2. What grandson of a certain Founding Father used his inheritance to start a newspaper?
Benjamin Franklin Bache, grandson of Benjamin Franklin.
“Describing his grandfather’s loss as ‘irreparable,” […] Bache was forced for then first time to assess his prospects…His inheritance from Franklin was modest, roughly £1,500, ‘chiefly in Tools that his industry are to put in Motion,’ and Bache quickly decided to establish a daily newspaper, hoping to profit from the removal of the federal government from Philadelphia to New York.”

3. Which former public-school student, after failing to successfully run a dry-goods shop, decided to “try his luck” at journalism?
John Fenno, former pupil (and teacher) at Abiah Holbrook’s Old South Writing School, a public school on Boston Common.
“His financial prospects in Boston were limited…to survive he was forced to combing journalism with other business ventures, including a dry goods shop […] which failed in late 1788…in New York, and on New Year’s Day 1989, he circulated proposals for ‘The Federal Oracle & the Register of Freedom’ among a small group of friends and admirers in Boston…In mid-January, he left Boston […] and set off for New York, ‘in hopes,’ wrote fellow Bostonian the Reverend Jeremy Belknap, ‘of retrieving matters in the printing way.’

4. What Princeton alum and early journalist wore homemade clothes to his commencement ceremony?
Philip Freneau, class of 1770.
“…Freneau discovered politics as well as poetry at Princeton. His time at the College of New Jersey between 1768 and 1771 was a pivotal period in the development of colonial resistance to British imperial policy. The nonimportation movement, a response to the duties imposed on British goods by the Townshend Acts in 1767, made itself felt at Princeton after merchants in Philadelphia joined the trade boycott in 1769. To express their solidarity with the movemtn, Freneau and his fellow students wore clothes made of American homespun at the college commencement in 1770, an act of resistance applauded by President Witherspoon.”

- **EXCERPTED RECORDS**:
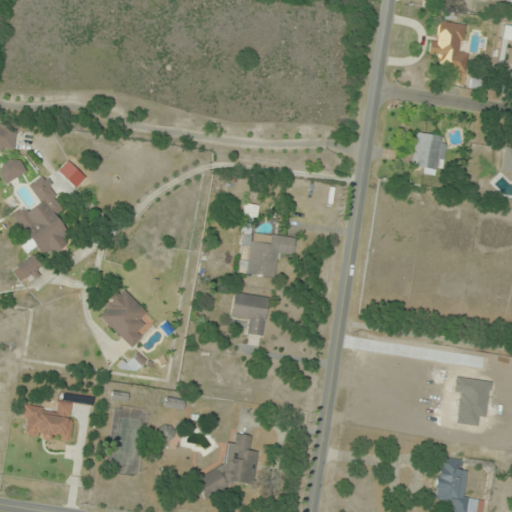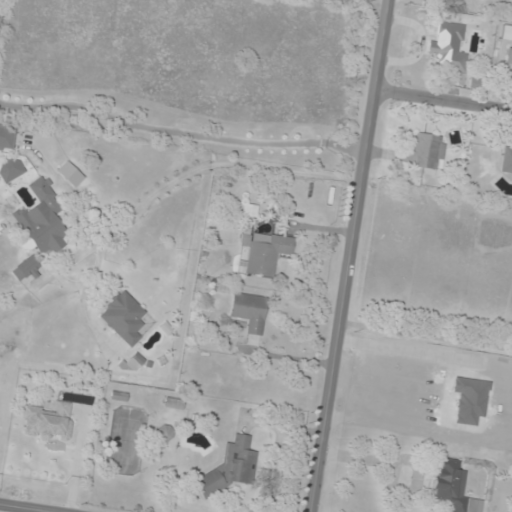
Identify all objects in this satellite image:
building: (448, 48)
building: (509, 59)
building: (7, 139)
building: (427, 153)
building: (506, 160)
building: (11, 170)
building: (42, 222)
building: (263, 247)
road: (349, 256)
building: (26, 269)
building: (249, 312)
building: (125, 318)
building: (134, 362)
building: (173, 403)
building: (48, 422)
building: (231, 467)
building: (450, 484)
road: (33, 507)
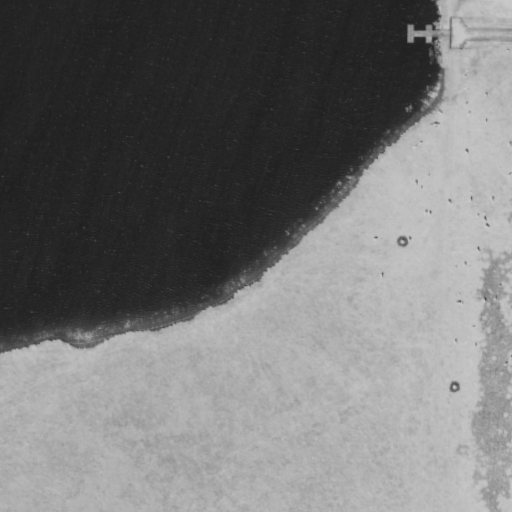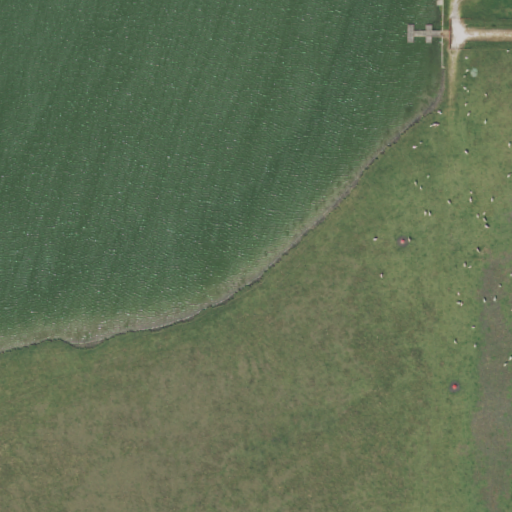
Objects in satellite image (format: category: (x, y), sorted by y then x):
road: (482, 31)
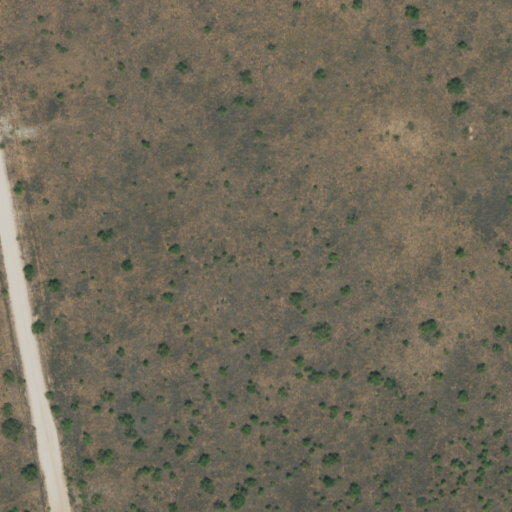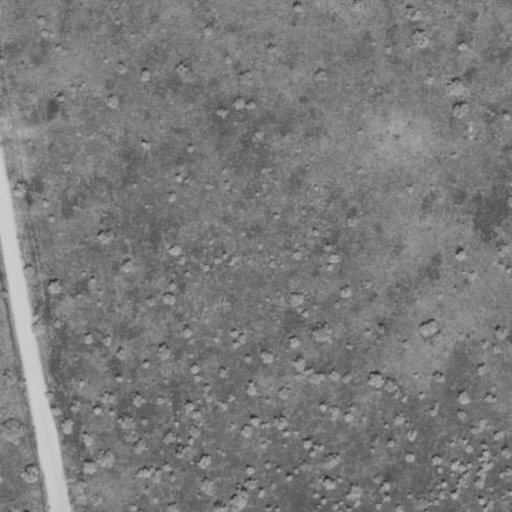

- **EXERCISE SET**:
#1 From the early American journalism quiz, pull out the passage starting with "John Fenno, former" and going on through "class of 1770.", word for word.
#2 Write what comes next in the early American journalism quiz, picking up after its last sentence.
The lines have nothing to do with the early American journalism quiz.

- **ANSWERS TO THE EXERCISE**:
#1
John Fenno, former pupil (and teacher) at Abiah Holbrook’s Old South Writing School, a public school on Boston Common.
“His financial prospects in Boston were limited…to survive he was forced to combing journalism with other business ventures, including a dry goods shop […] which failed in late 1788…in New York, and on New Year’s Day 1989, he circulated proposals for ‘The Federal Oracle & the Register of Freedom’ among a small group of friends and admirers in Boston…In mid-January, he left Boston […] and set off for New York, ‘in hopes,’ wrote fellow Bostonian the Reverend Jeremy Belknap, ‘of retrieving matters in the printing way.’

4. What Princeton alum and early journalist wore homemade clothes to his commencement ceremony?
Philip Freneau, class of 1770.

#2
5. What journalist scandalized Philadelphia with the window dressing in his printing shop and bookstore?
William Cobbett became a “writer on politics” after being provoked by a Frenchman who was “half a monarchist.”
“Cobbett always portrayed himself as a simple British patriot, inspired by dogged devotion for his native country…Rarely missing a chance to display the strength and fearlessness of his patriotic ardor” Cobbett flaunted this loyalty with “the opening of his famous Blue Shop in Philadelphia in 1796…Despite the threat of mob violence, he painted the front of the shop a provocative royal blue and filled his windows with pictures designed to provoke local Republicans.” The pictures were of British “Kings, queens princes and nobles…And, in short, every picture that [he] thought likely to excite rage in the enemies of Great Britain…Such a sight had not been seen in Philadephia for over twenty years.”